The company has cut estimates for 737 MAX deliveries this year. It now expects to deliver 375 aircraft this year, down from its earlier target of “low 400s”.
Chief Executive Dave Calhoun said he is confident the planemaker will get an extension from the U.S. Congress on the key deadline to certify the MAX 7 and MAX 10.
The company said that while demand for commercial aircraft remains strong, supply chain disruptions continue to challenge the industry.

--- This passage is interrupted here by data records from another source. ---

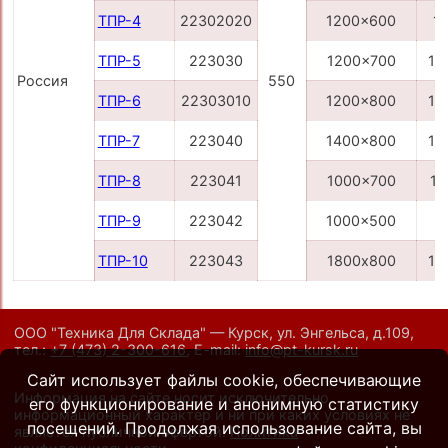
ТПР-4
22302020
1200x600
11
ТПР-5
223030
1200x700
13
Россия
550
ТПР-6
22303010
1200x800
14
ТПР-7
223040
1400x800
15
ТПР-8
223041
1000x700
11
ТПР-9
223042
1000x500
8
ТПР-10
223043
1800х800
19
ООО "Техника Для Склада" — Курск, ул. Энгельса, д.109,
тел.:
+7 (473) 2-300-616
,
E-mail:
info@pt-kursk.ru
Сайт использует файлы cookie, обеспечивающие
Информация на сайте носит исключительно
его функционирование и анонимную статистику
информационный характер и ни при каких условиях не
посещений. Продолжая использование сайта, вы
является публичной офертой.
Политика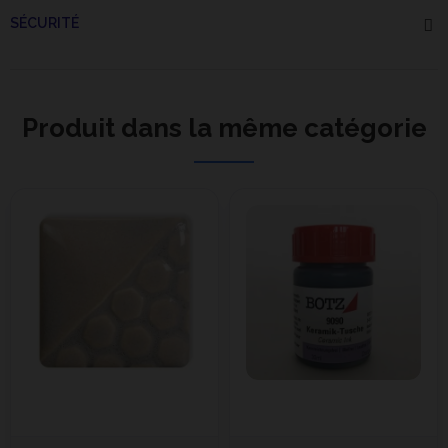
SÉCURITÉ
Produit dans la même catégorie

It pointed to delays in jet engine deliveries as the primary obstacle to stabilizing and increasing production rates for the 737 jets. It calls the supply chain a “key watch item” for production and delivery of the 787 jet in the near term.
Boeing expects supply-chain challenges to remain through 2023. To boost production, the company said it has added more than 10,000 employees this year and is investing in training and development to improve productivity.
It maintained its forecast for generating cash this year after reporting free cash flow of $2.9 billion in the September quarter, more than the $1.02 billion expected by analysts in a Refinitiv survey.
Adjusted loss per share widened to $6.18 in the third quarter from $0.60 a year earlier. Quarterly revenue rose 4% to $15.96 billion.
Demand in the global services business, which provides spare parts and services such as jet conversions, was a bright spot, with revenue rising 5% in the quarter to September.